5. If the proviso to section 13 applies to this case, then ordinarily the only question that would remain would be one of fact, viz., whether the estimate made by the authorities or the Tribunal was or was not possible on an examination of the material on record. But the error of law pointed out on behalf of the assessee is that, whereas at all stages the estimate was based on what are described as comparable cases, at no stage was the assessee put on notice of the same and given an opportunity to persuade the authorities or the Tribunal that the conditions of trade obtaining in such comparable cases were different from the conditions of his own trade and that therefore the measure of profits in those cases should not be looked into for estimating the profits of his own trade.
6. That such an opportunity should be given to an assessee is the decision of the Supreme Court in Dhakeswari Cotton Mills Ltd. v. Commissioner of Income-tax. The principle was applied by this court in the case of K. Baliah v. Commissioner of Income-tax. On behalf of the department, however, it has been argued that the principle stated in Dhakeswari Cotton Mills has later been modified by the Supreme Court in the case of S.N. Namasivayam Chettiar v. Commissioner of Income-tax, and that in Baliah's case mentioned above the question itself was framed exclusively on the complaint of the assessee therein that he had not been given an opportunity of looking into the alleged comparable cases.
7. In the case of S.N. Namasivayam Chettiar relied upon by the Tribunal, the Supreme Court did not depart from the principles stated by it is Dhakeswari Cotton Mills' case. Indeed the position upon facts in that case was that the complaint made against the Appellate Tribunal that it had not given the assessee an opportunity of the type described in Dhakeswari Cotton Mills' case was not warranted upon facts. Regarding the framing of the question, the difference between the question framed in Baliah's case and the question framed in this case is of little consequence for the reason already discussed above, indicating the exact effect and meaning of the question as framed in the peculiar circumstances of this case.
8. On the question of fact whether the assessee had or had not been given an opportunity to look into the alleged comparable cases, it is unnecessary to go beyond what is found stated expressly in paragraphs 3 and 4 of the statement of case submitted by the Tribunal. In the former paragraph, while enumerating the questions raised before the Appellate Assistant Commissioner, the Tribunal clearly states that one of the contentions was that the comparable cases were not put to the assessee and that, therefore, the assessee had no opportunity to show that they were not comparable cases at all. In paragraph 4 the Tribunal states that all the contentions raised before the Appellate Assistant Commissioner were once against urged before the Tribunal. The appellate order of the Tribunal disclosed no consideration of this point by the Tribunal.

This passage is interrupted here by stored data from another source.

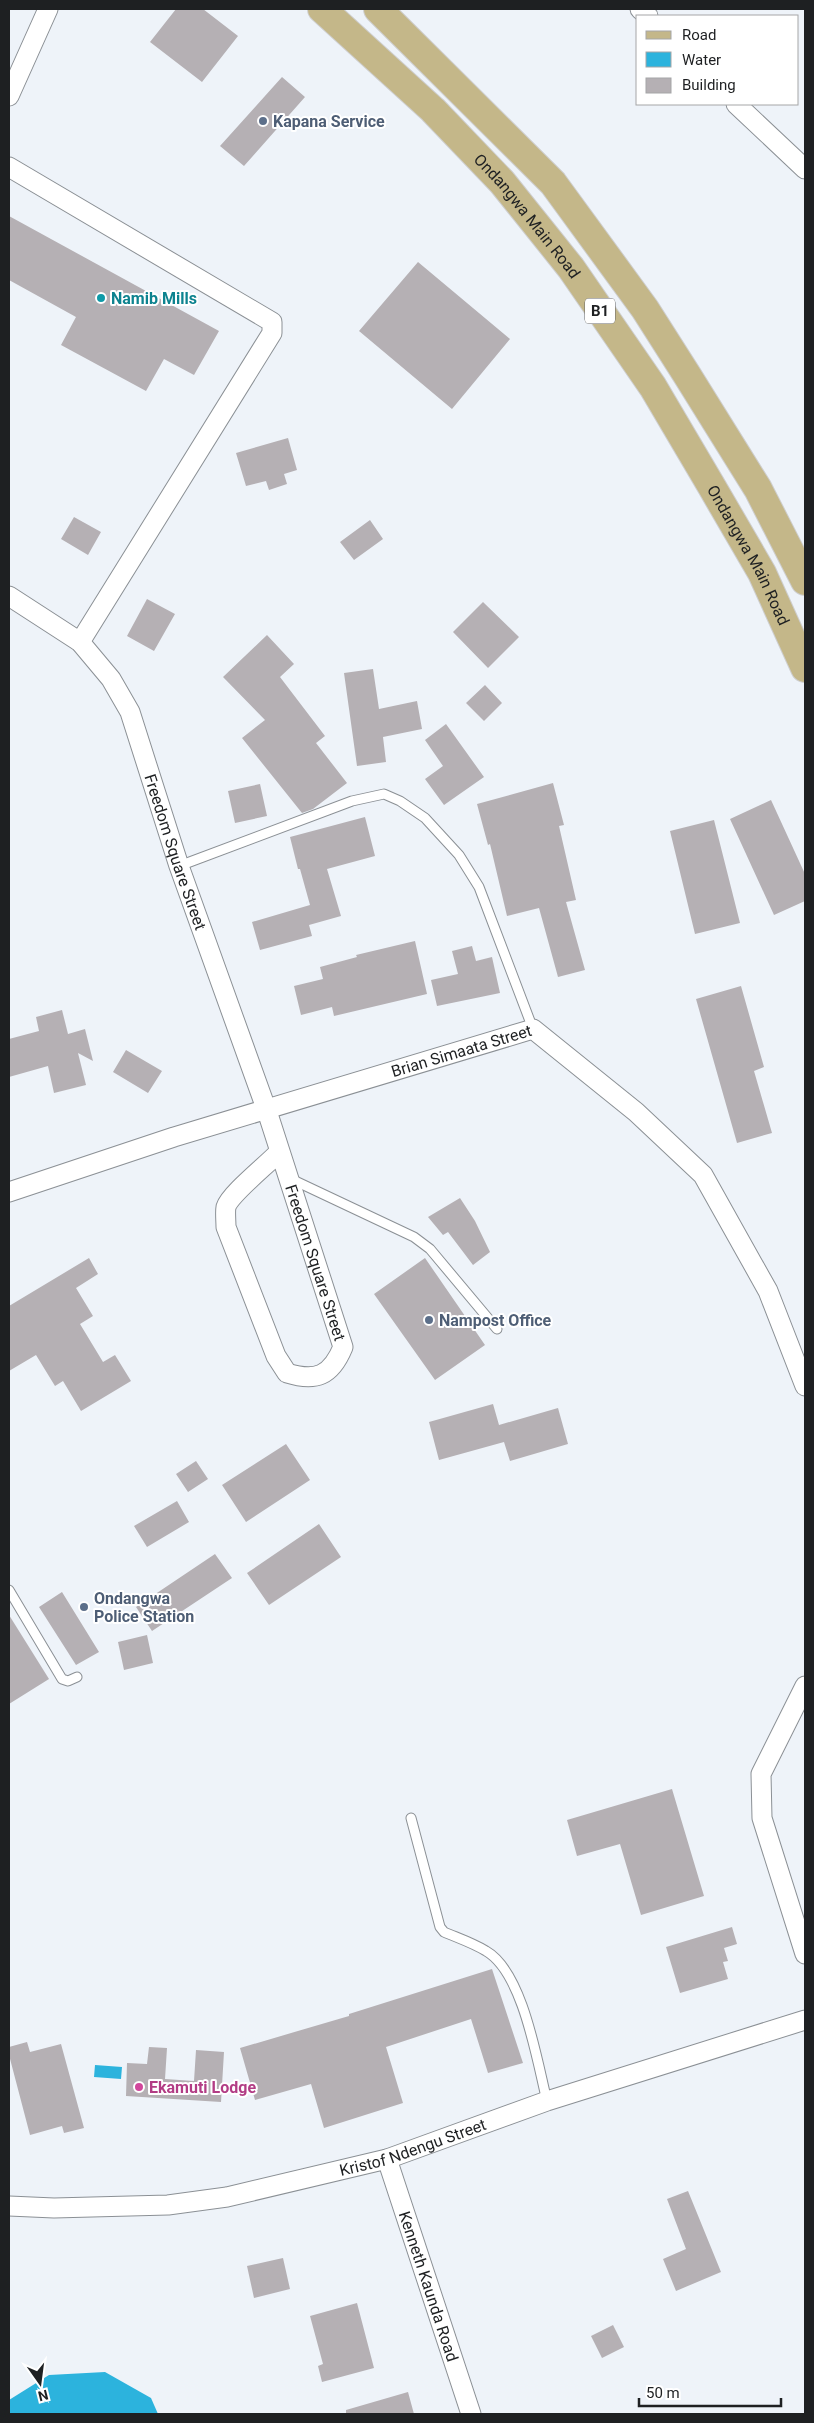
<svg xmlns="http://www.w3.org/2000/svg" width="814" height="2423" font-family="Roboto,sans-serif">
<rect width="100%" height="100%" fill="#eef3f9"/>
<path fill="#2cb3dd" d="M95,2065L122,2067L121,2079L94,2077Z
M105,2372L151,2398L158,2414H9V2400L49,2375Z"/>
<path fill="#b5b0b4" d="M176,9H203L238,36L202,82L150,42Z
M282,77L305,97L244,166L220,146Z
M9,216L219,331L194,375L164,359L146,391L61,345L76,317L9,280Z
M418,262L510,339L452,409L359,331Z
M288,438L297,470L284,474L287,484L269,490L266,481L246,486L236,453Z
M74,517L101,532L88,555L61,539Z
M370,520L383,539L354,560L340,542Z
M147,599L175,614L154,651L127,636Z
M483,602L519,637L488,668L453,632Z
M267,635L294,664L280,677L325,736L316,743L347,783L313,809L302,813L242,738L265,720L223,677Z
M373,669L379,709L417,701L422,729L383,737L386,762L357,766L344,673Z
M485,685L502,703L484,721L466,703Z
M446,724L484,777L444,805L425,779L443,766L425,740Z
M553,783L564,825L559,826L576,900L566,902L585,970L558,977L539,908L507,916L490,844L488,845L477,804Z
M260,784L267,816L235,823L228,791Z
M771,800L805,874V901L774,915L730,819Z
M365,817L375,856L327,869L341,916L309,925L312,936L260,950L252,922L310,905L300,869H298L290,837Z
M714,820L740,923L695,934L670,831Z
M415,941L427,994L334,1016L332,1007L301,1015L294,986L323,979L320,967L357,957L356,955Z
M472,946L476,961L492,957L500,993L437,1006L431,980L458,974L452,951Z
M741,986L764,1067L754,1071L772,1133L737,1143L696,999Z
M62,1010L68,1034L85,1029L93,1061L78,1053L86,1085L54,1093L48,1066L9,1077V1039L39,1031L36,1017Z
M126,1050L162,1071L148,1093L113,1072Z
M460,1198L475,1221L490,1252L473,1265L448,1232L443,1235L428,1217Z
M89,1258L98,1274L76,1288L93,1316L80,1324L103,1362L115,1355L131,1381L81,1411L63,1381L55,1386L36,1355L9,1371V1306Z
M425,1258L485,1345L435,1380L374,1294Z
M493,1404L499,1425L558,1408L568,1444L510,1461L504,1442L439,1460L429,1422Z
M286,1444L310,1480L246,1522L222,1485Z
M196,1461L208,1479L188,1492L176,1474Z
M177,1501L189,1522L147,1547L134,1526Z
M319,1524L341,1557L269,1605L247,1573Z
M215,1554L232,1578L152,1631L136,1607Z
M62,1592L99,1652L76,1665L39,1607Z
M9,1615L49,1679L9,1704Z
M147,1635L153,1663L124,1670L118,1642Z
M672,1789L704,1896L641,1915L620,1844L577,1856L567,1820Z
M732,1927L737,1944L724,1948L728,1961L723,1962L728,1979L680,1993L666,1947Z
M492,1969L523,2063L488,2073L471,2019L386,2047L403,2103L324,2128L311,2084L255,2100L240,2048L349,2016V2014Z
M27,2042L30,2052L61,2044L84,2128L64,2133L62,2126L30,2135L9,2055V2047Z
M149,2047L167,2048L165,2079L194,2081L196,2050L224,2052L221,2102L126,2096L127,2063L147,2064Z
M688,2191L721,2272L676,2291L663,2259L686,2249L667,2199Z
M283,2258L290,2289L254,2298L247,2266Z
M357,2303L374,2368L322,2382L318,2366L323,2364L310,2316Z
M613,2325L624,2347L602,2358L591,2336Z
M408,2392L414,2414H346V2410Z"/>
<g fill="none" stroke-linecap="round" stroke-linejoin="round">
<g stroke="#8b9095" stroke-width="11">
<path id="lane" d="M179,866L352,801L384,794L400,801L425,818L459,855L479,887L533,1029
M291,1179L414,1237L430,1249L497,1329
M9,1590L62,1679L68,1681L77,1677
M411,1818L440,1927L444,1932C458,1938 473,1943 486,1951C523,1972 537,2061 547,2101"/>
</g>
<g stroke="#8b9095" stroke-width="21">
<g id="street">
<path d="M640,9L648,16"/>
<path d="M9,96L48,9"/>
<path d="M736,104L805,169"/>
<path d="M9,167L272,322V333L80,642"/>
<path id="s1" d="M9,596L80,642L111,679L130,712L179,866L267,1111L343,1347C331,1376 316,1382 287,1373L276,1356L226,1227C226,1221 225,1212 226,1207C230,1194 268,1164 279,1152"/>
<path id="s2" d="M9,1192L174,1137L533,1029L636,1112L703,1175L768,1291L805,1386"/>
<path d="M805,1686L761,1774L762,1818L805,1954"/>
<path id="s3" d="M387,2159L471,2414"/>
<path id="s4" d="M9,2206L54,2208L168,2205L227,2197L387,2159L547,2101L805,2020"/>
</g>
</g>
<g stroke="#cecece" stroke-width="30">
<g id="primary">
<path id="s5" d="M322,9L433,110L502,182L571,268L653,387L712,487L762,573L805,668"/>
<path d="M378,9L553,183L645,309L687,375L758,489L805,581"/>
</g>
</g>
<use href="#lane" stroke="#fff" stroke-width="9"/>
<use href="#street" stroke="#fff" stroke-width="19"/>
<use href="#primary" stroke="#c4b789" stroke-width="28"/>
</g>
<g fill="#5c6f8a" stroke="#fff" stroke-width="2">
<circle cx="263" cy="121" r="5"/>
<circle cx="429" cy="1320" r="5"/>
<circle cx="84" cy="1607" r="5"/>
</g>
<circle fill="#0f9aa8" stroke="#fff" stroke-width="2" cx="101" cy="298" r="5"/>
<circle fill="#d1479c" stroke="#fff" stroke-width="2" cx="139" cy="2087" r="5"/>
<g text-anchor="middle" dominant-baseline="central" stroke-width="4" stroke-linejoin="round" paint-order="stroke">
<rect fill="#fff" stroke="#626364" stroke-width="1" x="585" y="298.5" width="30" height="25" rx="4"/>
<g font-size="15" font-weight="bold" fill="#1e2022">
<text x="600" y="311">B1</text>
</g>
<g font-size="16" font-weight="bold" fill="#4e5e75" stroke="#fff" text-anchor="start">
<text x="273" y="121">Kapana Service</text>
<text x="439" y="1320">Nampost Office</text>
<text x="94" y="1598">Ondangwa<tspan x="94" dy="18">Police Station</tspan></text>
</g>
<g font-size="16" fill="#1e2022" stroke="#fff">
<text stroke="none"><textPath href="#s5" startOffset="292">Ondangwa Main Road</textPath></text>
<text stroke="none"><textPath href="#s5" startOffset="698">Ondangwa Main Road</textPath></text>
<text stroke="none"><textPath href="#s1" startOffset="318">Freedom Square Street</textPath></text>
<text stroke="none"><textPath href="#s2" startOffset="474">Brian Simaata Street</textPath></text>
<text stroke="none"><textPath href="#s1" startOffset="752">Freedom Square Street</textPath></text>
<text stroke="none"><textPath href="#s4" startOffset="411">Kristof Ndengu Street</textPath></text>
<text stroke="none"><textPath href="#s3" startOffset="134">Kenneth Kaunda Road</textPath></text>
</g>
<g font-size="16" font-weight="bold" fill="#0d838f" stroke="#fff" text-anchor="start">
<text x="111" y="298">Namib Mills</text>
</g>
<g font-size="16" font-weight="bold" fill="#b23c85" stroke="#fff" text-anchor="start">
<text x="149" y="2087">Ekamuti Lodge</text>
</g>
</g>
<rect width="814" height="2423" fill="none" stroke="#1e2022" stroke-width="20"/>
<rect x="636" y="15" width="162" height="90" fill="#ffffff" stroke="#a5a6a7"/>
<rect x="646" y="31" width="25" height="8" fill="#c4b789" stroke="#a5a6a7"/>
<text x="682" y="40" font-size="15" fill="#1e2022">Road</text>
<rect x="646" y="52" width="25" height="15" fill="#2cb3dd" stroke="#a5a6a7"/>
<text x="682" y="65" font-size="15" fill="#1e2022">Water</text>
<rect x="646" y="78" width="25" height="15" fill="#b5b0b4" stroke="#a5a6a7"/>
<text x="682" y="90" font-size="15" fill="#1e2022">Building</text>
<g transform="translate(40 2383) rotate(166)" stroke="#ffffff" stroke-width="4" paint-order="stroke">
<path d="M0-4L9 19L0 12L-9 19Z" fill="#1e2022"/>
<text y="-8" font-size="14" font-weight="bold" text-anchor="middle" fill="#1e2022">N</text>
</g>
<path d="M639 2398v8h142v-8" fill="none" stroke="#1e2022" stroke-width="2.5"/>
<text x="646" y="2398" font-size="15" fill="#1e2022" stroke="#ffffff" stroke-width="4" paint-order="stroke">50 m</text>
</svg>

9. The result, therefore, is that the order of the Tribunal in these circumstances, which involves a contravention of the principles stated by the Supreme Court in the cases cited above, is an order which is illegal for the said reasons.
10. Our answer to the question, therefore, is that, on the facts and in the circumstances of this case, the Appellate Tribunal was not justified in sustaining the entire addition of Rs. 25,792 on account of deficiency in the gross profits as returned, without giving an opportunity to the assessee to look into the comparable cases and to satisfy the Tribunal that they may not be comparable cases. The Tribunal should have given such an opportunity by way of correcting the errors committed by the original and the first appellate authorities in not having given such an opportunity to the assessee. The effect of this answer is that the assessee's appeal before the Tribunal has not yet been decided in accordance with law.
11. The assessee will have his costs. Advocate's fee Rs. 250.